While developing a program the other day, I had to convert an ASCII string into a Unicode string. I’m working on Windows with Visual Studio 2012, by the way. I noticed some strange behaviour with the Win32 function MultiByteToWideChar which I couldn’t sort out. I wrote some test code, below:
int main()
{
/* Create const test string */
char str[] = "test string";
/* Create empty wchar_t buffer to hold Unicode form of above string, and initialize (zero) it */
wchar_t *buffer = (wchar_t*) LocalAlloc(LMEM_ZEROINIT, sizeof(wchar_t) * strlen(str));
/* Convert str to Unicode and store in buffer */
int result = MultiByteToWideChar(CP_UTF8, NULL, str, strlen(str), buffer, strlen(str));
if (result == 0)
printf("GetLastError result: %d\n", GetLastError());
/* Print MultiByteToWideChar result, str's length, and buffer's length */
printf_s(
"MultiByteToWideChar result: %d\n"
"'str' length: %d\n"
"'buffer' length: %d\n",
result, strlen(str), wcslen(buffer));
/* Create a message box to display the Unicode string */
MessageBoxW(NULL, buffer, L"'buffer' contents", MB_OK);
/* Also write buffer to file, raw */
FILE *stream = NULL;
fopen_s(&stream, "c:\\test.dat", "wb");
fwrite(buffer, sizeof(wchar_t), wcslen(buffer), stream);
fclose(stream);
return 0;
}
As you can see, it simply takes an ordinary character string, creates a buffer to store the Unicode string in, puts that converted Unicode string into the buffer, and shows me some results, also writing the buffer to a file.
The output:
MultiByteToWideChar result: 11
'str' length: 11
'buffer' length: 16
Already weird. The function is processing the correct number of characters in the C string, but wcslen is reporting the output buffer to be longer than the C string!
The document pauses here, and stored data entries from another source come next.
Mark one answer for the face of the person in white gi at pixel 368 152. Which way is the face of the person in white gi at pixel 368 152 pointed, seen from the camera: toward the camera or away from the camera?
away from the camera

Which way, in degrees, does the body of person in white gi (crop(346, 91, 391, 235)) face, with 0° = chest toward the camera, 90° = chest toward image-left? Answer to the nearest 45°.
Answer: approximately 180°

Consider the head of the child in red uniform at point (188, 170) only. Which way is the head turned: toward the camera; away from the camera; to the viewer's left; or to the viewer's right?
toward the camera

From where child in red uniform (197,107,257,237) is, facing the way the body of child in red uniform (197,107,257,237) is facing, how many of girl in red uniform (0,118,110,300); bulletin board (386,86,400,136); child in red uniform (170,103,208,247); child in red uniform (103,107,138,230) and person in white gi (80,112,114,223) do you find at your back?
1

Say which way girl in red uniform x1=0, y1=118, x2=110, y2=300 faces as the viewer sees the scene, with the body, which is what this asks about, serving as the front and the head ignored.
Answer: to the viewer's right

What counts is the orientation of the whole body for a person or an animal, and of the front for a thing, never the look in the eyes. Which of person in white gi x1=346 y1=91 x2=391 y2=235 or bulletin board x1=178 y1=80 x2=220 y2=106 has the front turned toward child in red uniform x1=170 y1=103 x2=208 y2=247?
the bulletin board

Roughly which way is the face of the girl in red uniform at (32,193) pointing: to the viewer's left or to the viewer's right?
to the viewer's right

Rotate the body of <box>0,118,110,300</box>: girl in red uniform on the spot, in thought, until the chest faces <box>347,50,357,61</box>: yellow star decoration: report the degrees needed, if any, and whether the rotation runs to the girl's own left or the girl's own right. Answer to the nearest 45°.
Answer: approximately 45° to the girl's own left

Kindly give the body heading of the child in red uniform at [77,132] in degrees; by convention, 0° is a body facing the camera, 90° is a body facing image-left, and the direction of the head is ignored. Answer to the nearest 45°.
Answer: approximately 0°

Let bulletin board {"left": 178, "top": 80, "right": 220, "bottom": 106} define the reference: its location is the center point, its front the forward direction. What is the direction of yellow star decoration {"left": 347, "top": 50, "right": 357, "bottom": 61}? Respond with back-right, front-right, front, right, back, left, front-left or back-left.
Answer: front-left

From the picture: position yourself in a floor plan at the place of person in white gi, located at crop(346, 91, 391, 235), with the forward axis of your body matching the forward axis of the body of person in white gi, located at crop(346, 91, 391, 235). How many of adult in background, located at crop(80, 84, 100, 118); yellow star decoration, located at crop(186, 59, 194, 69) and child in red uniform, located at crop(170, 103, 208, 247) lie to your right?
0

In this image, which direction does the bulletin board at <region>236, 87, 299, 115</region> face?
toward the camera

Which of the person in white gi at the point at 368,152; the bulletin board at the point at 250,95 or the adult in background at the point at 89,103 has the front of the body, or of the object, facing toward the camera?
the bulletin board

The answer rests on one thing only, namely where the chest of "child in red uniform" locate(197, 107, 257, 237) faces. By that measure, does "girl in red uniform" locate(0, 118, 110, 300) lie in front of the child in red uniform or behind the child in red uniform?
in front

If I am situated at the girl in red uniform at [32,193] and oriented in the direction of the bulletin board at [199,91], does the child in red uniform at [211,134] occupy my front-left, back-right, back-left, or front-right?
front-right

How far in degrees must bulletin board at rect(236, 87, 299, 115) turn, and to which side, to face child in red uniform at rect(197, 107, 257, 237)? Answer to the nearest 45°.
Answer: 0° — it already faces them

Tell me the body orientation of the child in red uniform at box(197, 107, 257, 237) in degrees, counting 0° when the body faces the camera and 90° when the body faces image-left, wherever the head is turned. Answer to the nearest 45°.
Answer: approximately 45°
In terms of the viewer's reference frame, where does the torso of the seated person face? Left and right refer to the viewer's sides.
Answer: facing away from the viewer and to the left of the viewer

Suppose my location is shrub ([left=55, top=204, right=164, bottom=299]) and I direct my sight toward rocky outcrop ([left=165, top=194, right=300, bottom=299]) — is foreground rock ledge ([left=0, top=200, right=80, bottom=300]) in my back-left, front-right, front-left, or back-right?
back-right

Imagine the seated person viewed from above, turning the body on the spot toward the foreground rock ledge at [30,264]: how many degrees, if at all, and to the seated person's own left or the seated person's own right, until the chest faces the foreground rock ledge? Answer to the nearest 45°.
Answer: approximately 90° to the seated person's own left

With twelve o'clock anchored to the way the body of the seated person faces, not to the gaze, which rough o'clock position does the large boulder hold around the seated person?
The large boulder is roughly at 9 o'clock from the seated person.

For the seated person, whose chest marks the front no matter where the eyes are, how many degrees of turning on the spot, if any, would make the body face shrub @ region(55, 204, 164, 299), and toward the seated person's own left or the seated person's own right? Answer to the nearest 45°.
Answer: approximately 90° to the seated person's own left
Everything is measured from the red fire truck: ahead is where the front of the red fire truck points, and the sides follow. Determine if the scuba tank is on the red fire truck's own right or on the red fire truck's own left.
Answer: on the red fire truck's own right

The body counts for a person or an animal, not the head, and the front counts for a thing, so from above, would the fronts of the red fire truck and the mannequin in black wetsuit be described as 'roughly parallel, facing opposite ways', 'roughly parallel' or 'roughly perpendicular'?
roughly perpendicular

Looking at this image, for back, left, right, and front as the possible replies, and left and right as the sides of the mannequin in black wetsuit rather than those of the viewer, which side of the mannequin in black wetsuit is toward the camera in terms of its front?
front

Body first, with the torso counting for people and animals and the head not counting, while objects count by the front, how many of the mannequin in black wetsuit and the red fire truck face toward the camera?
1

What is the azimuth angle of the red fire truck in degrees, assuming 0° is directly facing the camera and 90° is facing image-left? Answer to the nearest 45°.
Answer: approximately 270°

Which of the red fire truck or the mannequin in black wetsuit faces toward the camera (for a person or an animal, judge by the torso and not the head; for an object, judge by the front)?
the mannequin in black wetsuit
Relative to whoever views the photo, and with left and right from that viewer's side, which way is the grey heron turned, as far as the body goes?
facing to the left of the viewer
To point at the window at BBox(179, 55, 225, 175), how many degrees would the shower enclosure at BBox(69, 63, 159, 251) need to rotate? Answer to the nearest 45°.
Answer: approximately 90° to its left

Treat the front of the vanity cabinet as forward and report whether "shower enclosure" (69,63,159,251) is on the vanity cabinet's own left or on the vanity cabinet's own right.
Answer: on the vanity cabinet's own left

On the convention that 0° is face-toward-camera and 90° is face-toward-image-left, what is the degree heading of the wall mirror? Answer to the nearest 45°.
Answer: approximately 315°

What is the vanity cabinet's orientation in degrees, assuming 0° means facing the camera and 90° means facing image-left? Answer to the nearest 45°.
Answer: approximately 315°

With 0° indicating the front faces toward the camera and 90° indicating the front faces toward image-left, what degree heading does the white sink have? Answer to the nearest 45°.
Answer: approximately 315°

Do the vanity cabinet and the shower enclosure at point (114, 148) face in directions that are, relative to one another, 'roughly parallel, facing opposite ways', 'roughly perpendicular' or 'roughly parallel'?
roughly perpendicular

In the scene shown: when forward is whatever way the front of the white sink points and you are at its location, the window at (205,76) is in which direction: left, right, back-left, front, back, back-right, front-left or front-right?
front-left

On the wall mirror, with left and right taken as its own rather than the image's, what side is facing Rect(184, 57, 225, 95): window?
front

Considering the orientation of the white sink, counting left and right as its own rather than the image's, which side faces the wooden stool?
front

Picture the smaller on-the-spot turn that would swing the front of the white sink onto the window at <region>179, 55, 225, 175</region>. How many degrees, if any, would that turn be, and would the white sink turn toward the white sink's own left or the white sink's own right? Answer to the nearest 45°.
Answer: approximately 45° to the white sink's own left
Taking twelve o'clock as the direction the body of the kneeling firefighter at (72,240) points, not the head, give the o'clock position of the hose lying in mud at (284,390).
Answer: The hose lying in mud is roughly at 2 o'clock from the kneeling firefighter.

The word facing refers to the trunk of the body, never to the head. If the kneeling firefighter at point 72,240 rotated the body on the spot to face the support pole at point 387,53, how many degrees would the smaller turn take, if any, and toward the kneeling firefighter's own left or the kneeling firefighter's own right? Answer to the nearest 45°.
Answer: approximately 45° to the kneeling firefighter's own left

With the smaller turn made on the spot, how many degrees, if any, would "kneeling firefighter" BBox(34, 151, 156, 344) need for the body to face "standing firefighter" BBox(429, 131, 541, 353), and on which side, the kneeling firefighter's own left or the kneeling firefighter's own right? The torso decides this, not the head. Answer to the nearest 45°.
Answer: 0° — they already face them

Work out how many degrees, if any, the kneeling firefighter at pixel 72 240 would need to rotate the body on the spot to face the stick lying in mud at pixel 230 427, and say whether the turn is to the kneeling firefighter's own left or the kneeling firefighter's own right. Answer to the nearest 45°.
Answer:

I’m pretty sure I allocated the buffer correctly, too.
I’ve tried using different sized string lengths, but there’s always junk at the end, and wcslen always reports the buffer’s length to be a multiple of 4.
Finally, for this particular string ("test string"), here’s the raw buffer that was printed to file:
74 00 65 00 73 00 74 00 20 00 73 00 74 00 72 00 t.e.s.t. .s.t.r.
69 00 6E 00 67 00 AB AB AB AB AB AB AB AB EE FE i.n.g...........
(That’s 32 bytes, or 16 Unicode characters.)
The 10 bytes at the end are five characters; four U+ABAB, and one U+FEEE, which are meaningless to me.
In different amounts, they occur every time I try converting a string.
I’m kinda out of ideas. Anyone?
Thanks in advance!
This is really where the problem started. The value of strlen(str) is meaningless, especially so when the input string is encoded in utf-8. You tend to get away with it by accident because it usually creates a buffer that’s too long, not counting the off-by-one bug.
But you would also have easily avoided that bug by doing it the Right Way. You must call the function twice. The first time, pass 0 for the last argument (cchWideChar). The function returns the required size of the buffer (chars, not bytes). Which is now good enough to allocate the buffer and pass the correct value the second time you call the function.